Left 4 Dead 2 really feels like the game that the original should have been. Even though it was delivered with an astonishing (read: somewhat concerning) turn around time, it ultimately doesn’t feel as rushed as the first, offering—with the exception of a still-missing capable single-player component—a solid multiplayer suite that doesn’t skimp on modes, maps or options.”

Well. Then there’s that. I’m not sure where to start. “Somewhat concerning.” What the hell does that mean? When has the speed with which a game was made ever been legitimately concerning (aside from the babbling surrounding L4D2). Maybe he means concerning to some. If there was anything to be “concerned” about, it was the pricing (and I think this game is worth a hell of a lot more than $60, but I understand the price argument), not the speed with which the game was made. Also, why do you care about single player that “isn’t there?” This isn’t a single player game, plain and simple. I wonder how long it will take the Left 4 Dead series to ditch SP. Maybe they never will. But it is almost totally unimportant to the experience. It’s a pale shadow of what the game can be. For those without the internet, this is a bad thing. But this is a MP game. It’s like the Battlefield games. He’s unhappy that the game is not something else. It’s like me running around Assassin’s Creed  2 and wondering why I can’t have some competitive assassination action now, dammit. That would be another game entirely.

This is the most bizarre trend in the “enthusiast” and professional gaming press. It’s one thing to want a game to be better at what it does (and yes, SP Left 4 Dead 2 is obviously not great), or to want a game to be more radical or ground breaking in its approach to new game systems or methods of play. But to damn it for being a MP game that has less-than great SP? It’s a mindless critique. I don’t understand it. It’s like hating a book (let’s say, Lioness Rampant, for all of us Alanna fans out there. C’mon you lot!) because it’s a fantasy book instead of a murder mystery. Go read a damn murder mystery. It’s a baseless, meaningless critique, and it’s just another sign that I shouldn’t read Kotaku on Tuesdays (or any other day) if I want to see forward-thinking, mature reviews. I’m not even talking about “critiques” or articles or other haughtily self-labeled clever blogging, or any kind of theory-related discussion. I’m talking about reviews.

I understand that it’s a review, but I think it’s a really bad call to give those hilarious L4D2 “rush job” accusations any more credence than is professionally necessary, just because a lot of people did. Address it, debunk it, and move on. Don’t darkly hint at it throughout your review. Among the gaming press there’s still this pervasive, unintelligible notion that a review must be “objective.” No. What does that even mean. You are not objective. No one is. You never were and never will be. When you say objective, you often mean “what a lot of people who I think represent the dominant societal discourse are saying.” Stop talking about it.

A review should prove that you are a thinking, opinionated individual who feels a certain way about a certain game. You might discuss common discourses on the game, but only so much as they a) relate to your argument, and b) are relevant to the public discourses surrounding the game. Even then, you don’t need to address anything, for any reason. Address it because it is relevant to your argument or because to not address it would be misleading to your readers. Give it the weight and time it deserves, not the weight other people give it. So mention the price/development time thing. Tell people it’s a pointless argument, and they can either pay money for the game or legitimately (but foolishly!) refuse to pay a seemingly “too high” of a price. See what I did there? I voiced an opinion! I do it in my reviews all of the time! I have never melted into a puddle lamenting my beautiful wickedness as a result of such opinionated reviewing.No one does. In fact, it makes their reviewing fun and worthwhile. It makes me respect that author. If someone discussed the L4D2 time/pricing issue voiced their own opinion about it, I would listen. I would respect them for thinking a certain way about something else and then informing me of their thought process. Repeating what (par of) the Internet says does not = having an opinion.

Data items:
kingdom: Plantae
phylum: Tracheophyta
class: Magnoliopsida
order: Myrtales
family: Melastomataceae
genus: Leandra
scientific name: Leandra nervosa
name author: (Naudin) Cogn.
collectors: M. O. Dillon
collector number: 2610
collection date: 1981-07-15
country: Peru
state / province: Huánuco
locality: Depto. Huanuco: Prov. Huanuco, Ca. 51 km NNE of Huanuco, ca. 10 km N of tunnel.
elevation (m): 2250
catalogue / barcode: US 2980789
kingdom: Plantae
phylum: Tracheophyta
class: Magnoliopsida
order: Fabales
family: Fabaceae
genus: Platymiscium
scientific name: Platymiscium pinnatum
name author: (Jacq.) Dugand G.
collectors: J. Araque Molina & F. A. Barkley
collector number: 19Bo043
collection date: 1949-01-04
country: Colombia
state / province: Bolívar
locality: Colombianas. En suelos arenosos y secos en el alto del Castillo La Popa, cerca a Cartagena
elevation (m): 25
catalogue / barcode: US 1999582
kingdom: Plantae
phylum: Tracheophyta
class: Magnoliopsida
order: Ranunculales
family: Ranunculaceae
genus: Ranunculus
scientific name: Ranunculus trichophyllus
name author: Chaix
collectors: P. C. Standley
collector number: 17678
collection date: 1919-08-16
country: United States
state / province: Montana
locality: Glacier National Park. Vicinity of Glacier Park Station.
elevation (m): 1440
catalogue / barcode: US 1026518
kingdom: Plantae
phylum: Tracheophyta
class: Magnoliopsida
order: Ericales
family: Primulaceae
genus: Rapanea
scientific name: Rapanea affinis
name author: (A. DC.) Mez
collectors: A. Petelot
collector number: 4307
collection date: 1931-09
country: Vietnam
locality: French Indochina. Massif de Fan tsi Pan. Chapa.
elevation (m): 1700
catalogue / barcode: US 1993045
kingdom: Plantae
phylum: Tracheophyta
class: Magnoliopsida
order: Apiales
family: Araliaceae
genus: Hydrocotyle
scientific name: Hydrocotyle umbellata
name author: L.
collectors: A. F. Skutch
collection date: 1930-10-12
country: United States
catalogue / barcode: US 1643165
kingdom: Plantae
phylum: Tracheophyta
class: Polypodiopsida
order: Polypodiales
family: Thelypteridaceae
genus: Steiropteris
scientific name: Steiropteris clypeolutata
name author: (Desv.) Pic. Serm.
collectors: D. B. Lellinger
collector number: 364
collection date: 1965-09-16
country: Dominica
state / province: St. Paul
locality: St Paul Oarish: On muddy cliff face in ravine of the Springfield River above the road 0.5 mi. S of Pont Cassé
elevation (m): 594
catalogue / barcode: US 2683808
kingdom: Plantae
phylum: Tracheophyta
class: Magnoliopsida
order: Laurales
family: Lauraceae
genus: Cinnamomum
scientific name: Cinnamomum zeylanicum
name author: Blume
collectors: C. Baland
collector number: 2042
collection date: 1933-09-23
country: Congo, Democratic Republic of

Problem
In the post about the Left 4 Dead 2 review, what does the writer say was the real thing to be "concerned" about, if anything?

Answer to the problem
The pricing, not the speed with which the game was made.